The conda environment for the pipeline in this repo is specified in environment.yml; note also that an unpinned version of this environment is specified in environment_unpinned.yml. If you are on the Hutch cluster and set up to use the BloomLab conda installation, then this environment is already built and you can activate it simply with:
conda activate barcoded_flu_pdmH1N1
Otherwise you need to first build the conda environment from environment.yml and then activate it as above.
In addition to building and activating the conda environment, you also need to install cellranger and bcl2fastq into the current path; the current analysis uses cellranger version 4.0.0 and bcl2fastq version 2.20.

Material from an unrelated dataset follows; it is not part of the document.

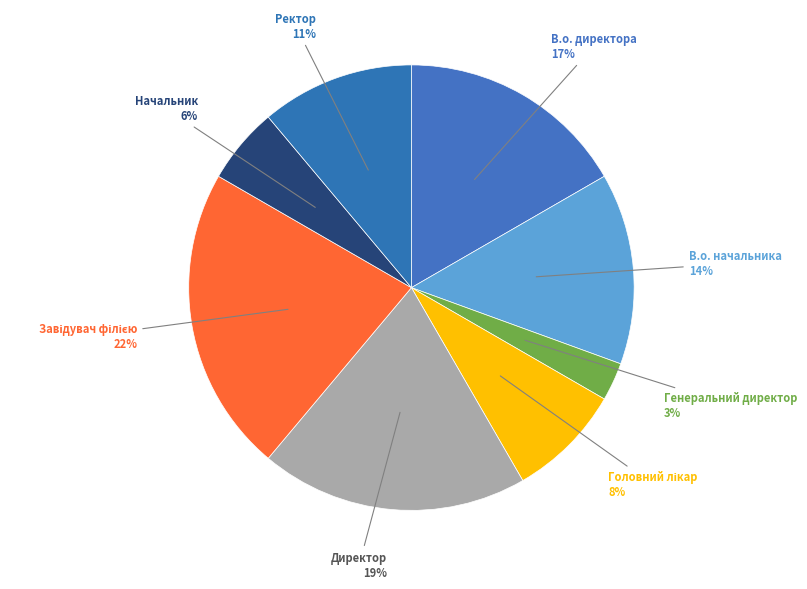

How many segments does this pie chart have?

8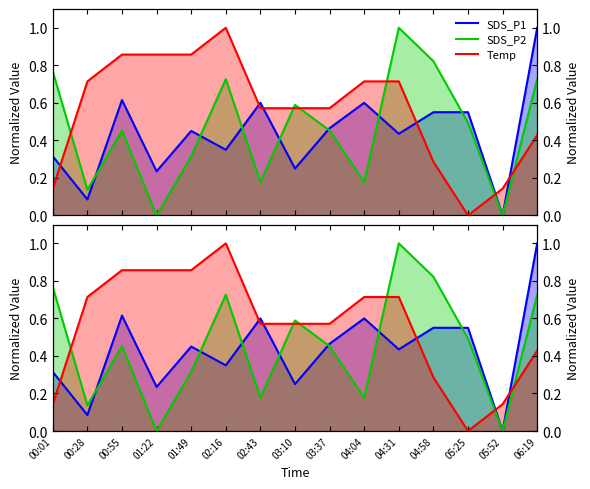

What is the highest value of the SDS_P1 series?

1.0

Once the barcoded_flu_pdmH1N1 conda environment and other software have been activated, simply enter the commands to run Snakefile and then generate a snakemake report, at ./results/report.html
.
These commands with the configuration for the Fred Hutch cluster are in the shell script. run_Hutch_cluster.bash.
You probably want to submit the script itself via sbatch, using:
sbatch run_Hutch_cluster.sbatch
When the Snakeamke pipeline has run completely, the processed output data is exported to a CSV file at results/viral_fastq10x/{expt}_integrate_data.csv
. A stable version of this file is available at https://github.com/jbloomlab/barcoded_flu_pdmH1N1/blob/main/results/viral_fastq10x/scProgenyProduction_trial3_integrate_data.csv and can be used to re-analyze the data without running the Snakemake pipeline.
In this repo, the CSV file is used to perform the final analysis and generate figures in the final_analysis.py.ipynb
notebook. This notebook is run manually. This notebook must be run with the barcoded_flu_pdmH1N1_final_anlaysis conda environment activated.
To activate this environment, first build it from envs/barcoded_flu_pdmH1N1_final_analysis.yml and then activate it with:
conda activate barcoded_flu_pdmH1N1_final_analysis
Ideally, before you a new branch is committed, you should run the linting in lint.bash with the command:
bash ./lint.bash
This script runs:
For the Jupyter notebook linting, it may be easiest to lint while you are still developing notebook with run cells rather then before you put the empty notebook in ./notebooks/, as the linting results are labeled by cell run number.